My administration will collaborate and partner with the Legislature to continue to identify and implement more efficiencies in state government. I commend the Legislature and agencies for identifying obsolete, outdated, and unnecessary statutes pursuant to the Idaho Code Cleanup Act passed by the Legislature this year, and I look forward to working with the Legislature to streamline Idaho Code and further Idaho's efforts to reduce regulatory burdens.”


While Idaho continues to focus on spending discipline and government efficiencies, states like Washington are instead considering even more tax increases in response to changing revenue projections.

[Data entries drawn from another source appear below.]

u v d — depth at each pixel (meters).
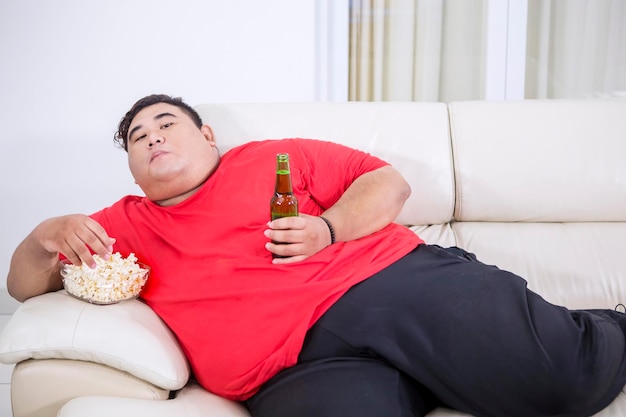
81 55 2.77
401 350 1.36
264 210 1.54
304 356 1.38
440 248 1.59
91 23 2.75
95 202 2.89
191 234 1.53
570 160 1.91
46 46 2.75
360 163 1.67
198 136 1.65
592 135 1.93
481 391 1.31
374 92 2.98
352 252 1.50
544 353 1.28
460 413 1.35
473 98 3.00
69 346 1.31
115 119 2.83
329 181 1.65
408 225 1.95
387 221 1.59
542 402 1.28
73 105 2.81
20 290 1.51
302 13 2.80
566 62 2.96
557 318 1.34
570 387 1.27
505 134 1.93
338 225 1.52
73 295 1.45
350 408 1.26
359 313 1.38
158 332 1.40
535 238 1.89
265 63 2.84
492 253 1.85
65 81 2.79
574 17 2.91
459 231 1.92
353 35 2.94
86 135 2.84
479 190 1.91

Despite the state’s strong fiscal management, it hasn’t been able to escape the impact of ever-changing and unpredictable federal economic policy. This is true for other states as well. Sales tax collections have been softening nationally as businesses and consumers try to navigate the impact of tariff tax increases and increasing prices.


Some of this uncertainty about the tariff tax increases may clear up soon. In May, the U.S. Court of International Trade ruled that the unilaterally imposed tariffs are unconstitutional. The U.S. Court of Appeals for the Federal Circuit heard the appeal in that case in late July. A ruling is expected soon. Mountain States Policy Center joined an amicus in the case.


While all states are impacted by economic decisions at the national level outside of their control, Idaho policymakers shouldn’t second-guess the budget decisions they made this year.


A budget is adopted based on the economic data available at the time. Had lawmakers prioritized more spending instead of returning revenue to taxpayers, the same challenges would exist. Leaving an even larger ending fund balance on top of the very large existing reserves would have led to accusations of hoarding taxpayer dollars.


Realizing that a 10% reserve is considered healthy, Idaho has significant capacity to draw from its nearly 15% unrestricted savings account (22% in total reserves), without imperiling its budget stability. These strong reserves provide lawmakers with alternative ways to address the softening sales tax collections should consumer confidence not rebound soon. If the revenue forecast improves, the three percent holdbacks can be rescinded or reduced.


By taking action early in the fiscal year to right-size the budget and focus on government efficiencies, while not reducing K-12 education appropriations, Governor Little is taking decisive action to avoid a potentially larger problem in the future while providing time for sales tax collections to stabilize.


The “Idaho Way” is one that other states can learn from to manage their budgets.